— Exercise 1 —
From the line of the Pig script post that begins "Posted to", list each piece of information it gives about the posting.
— Exercise 2 —
Return the passage of the Pig script post from "What the script" up to and including "of the email.", copied word for word.
— Exercise 3 —
Answer these questions about the Pig script post:
(a) How many fields does each tuple in the relation have?
(b) Which option must be turned on for the script to run?
(c) Where in the email is the full code included?

— Page extract —
You are viewing a plain text version of this content. The canonical link for it is here.
Posted to user@pig.apache.org by Dragos Munteanu <dm...@sdl.com> on 2011/02/18 21:26:13 UTC

Pig script only works with no_multiquery

Hi all,

I have a Pig script that only runs if I turn on "-no_multiquery".

What the script does is this:
- read from disk a relation where each tuple has 10 fields, one of which is
a count
- take each non-count field in turn, group by it, and sum the counts for
each group.
The full code is included at the end of the email.

With "-no_multiquery" each of the groups is processed individually, and
things work just fine.

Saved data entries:
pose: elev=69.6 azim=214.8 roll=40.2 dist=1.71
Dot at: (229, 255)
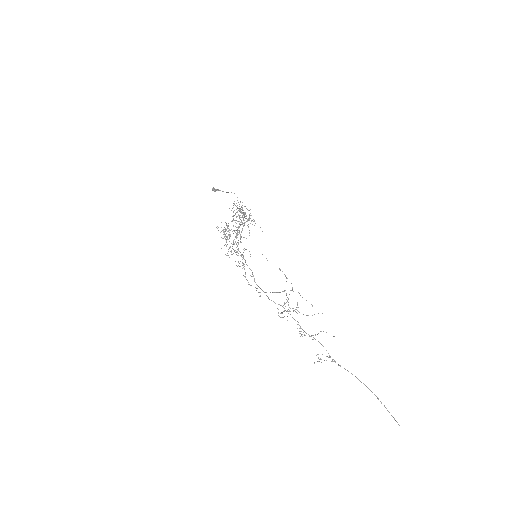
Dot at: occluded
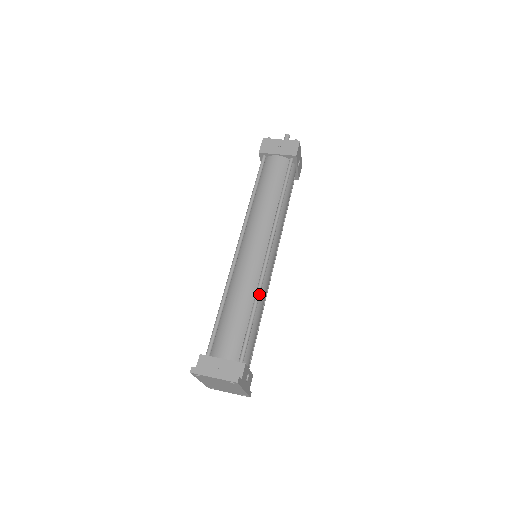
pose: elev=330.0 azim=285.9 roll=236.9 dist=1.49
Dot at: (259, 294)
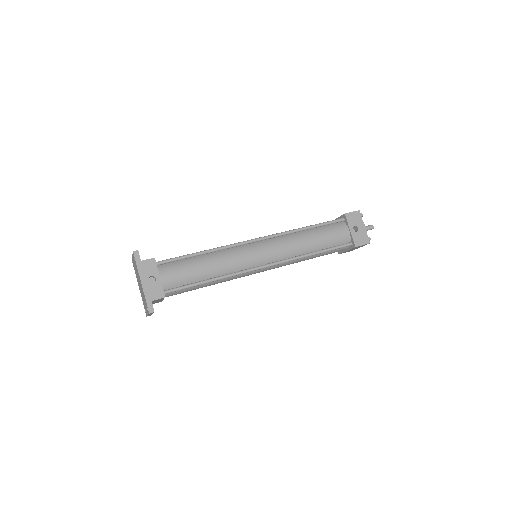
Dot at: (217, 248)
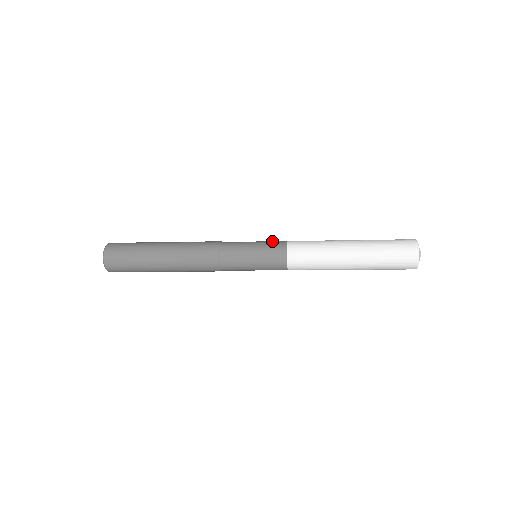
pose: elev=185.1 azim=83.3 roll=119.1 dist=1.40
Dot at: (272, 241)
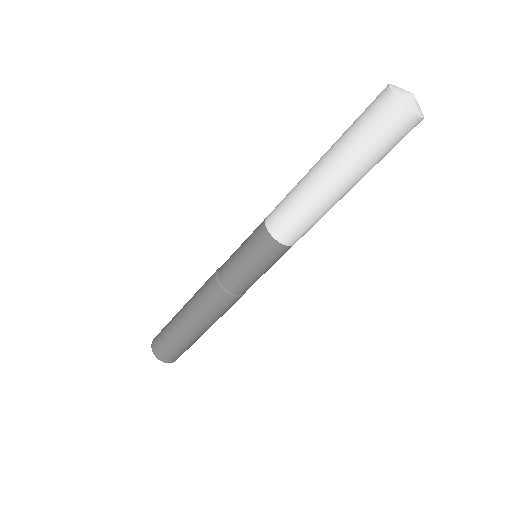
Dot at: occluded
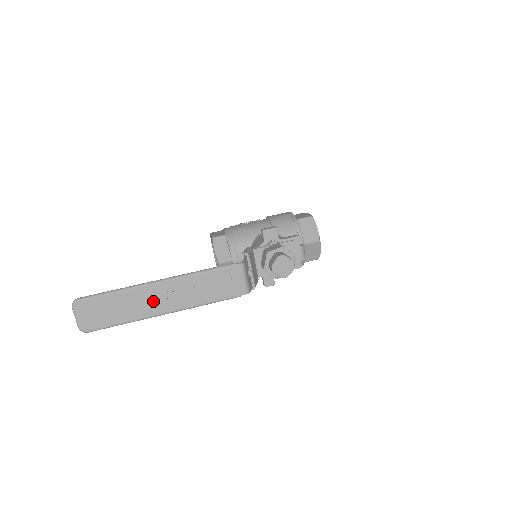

==

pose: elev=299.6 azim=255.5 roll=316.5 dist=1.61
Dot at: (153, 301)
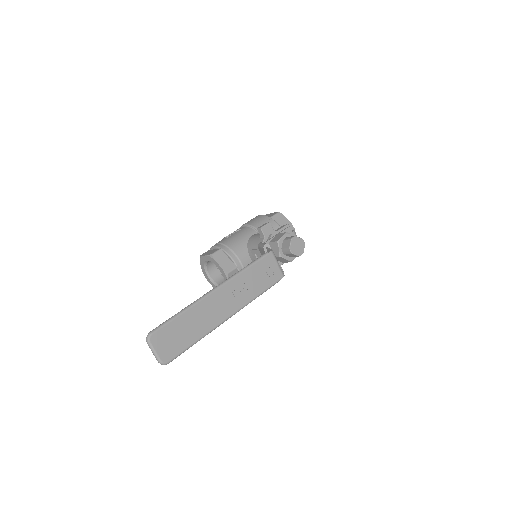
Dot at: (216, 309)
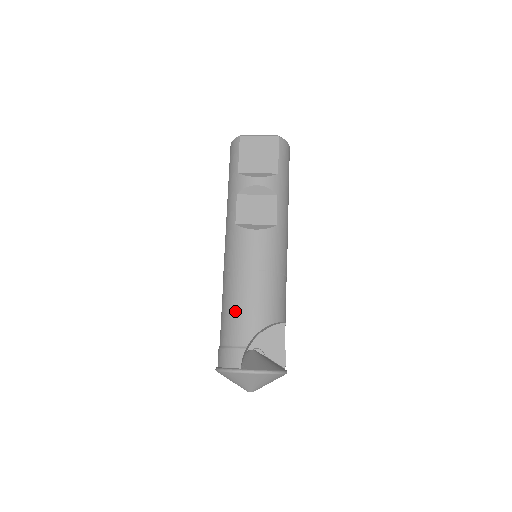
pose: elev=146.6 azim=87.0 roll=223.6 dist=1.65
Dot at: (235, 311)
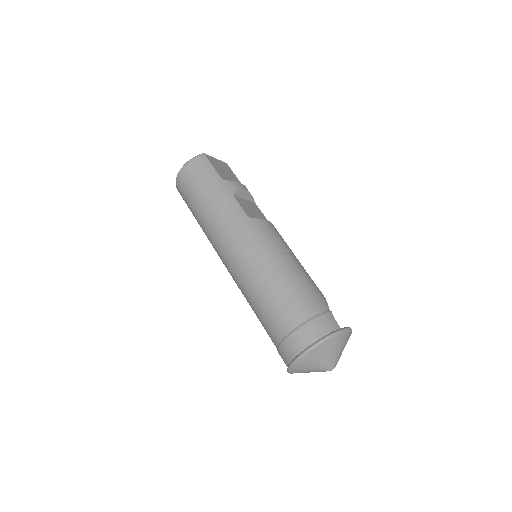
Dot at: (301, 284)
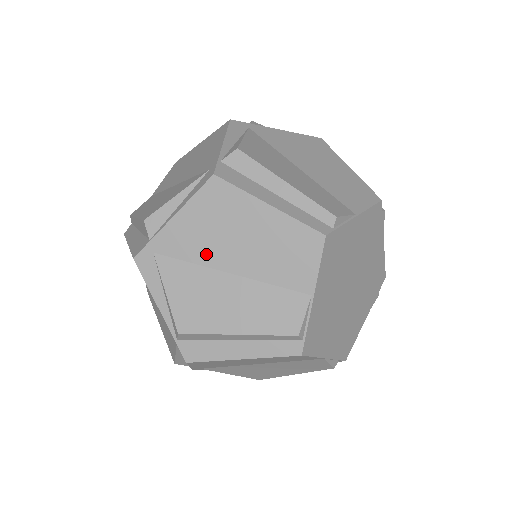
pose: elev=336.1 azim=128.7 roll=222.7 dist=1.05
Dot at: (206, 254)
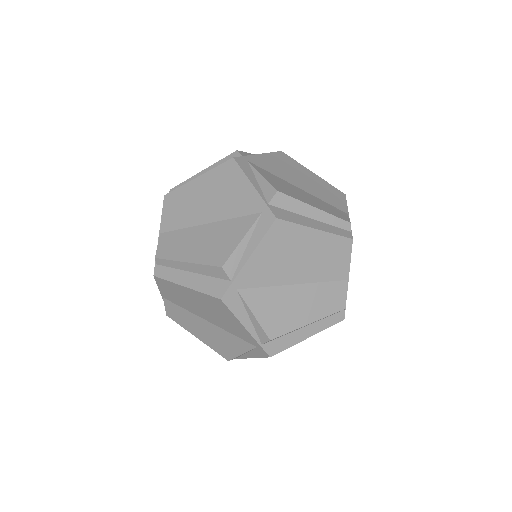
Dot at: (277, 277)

— Complete output 1 —
- Mailing list: user@pig.apache.org
- Sender: Dragos Munteanu
- Sender's email: dm...@sdl.com
- Date: 2011/02/18
- Time: 21:26:13 UTC

— Complete output 2 —
What the script does is this:
- read from disk a relation where each tuple has 10 fields, one of which is
a count
- take each non-count field in turn, group by it, and sum the counts for
each group.
The full code is included at the end of the email.

— Complete output 3 —
(a) 10
(b) "-no_multiquery"
(c) At the end of the email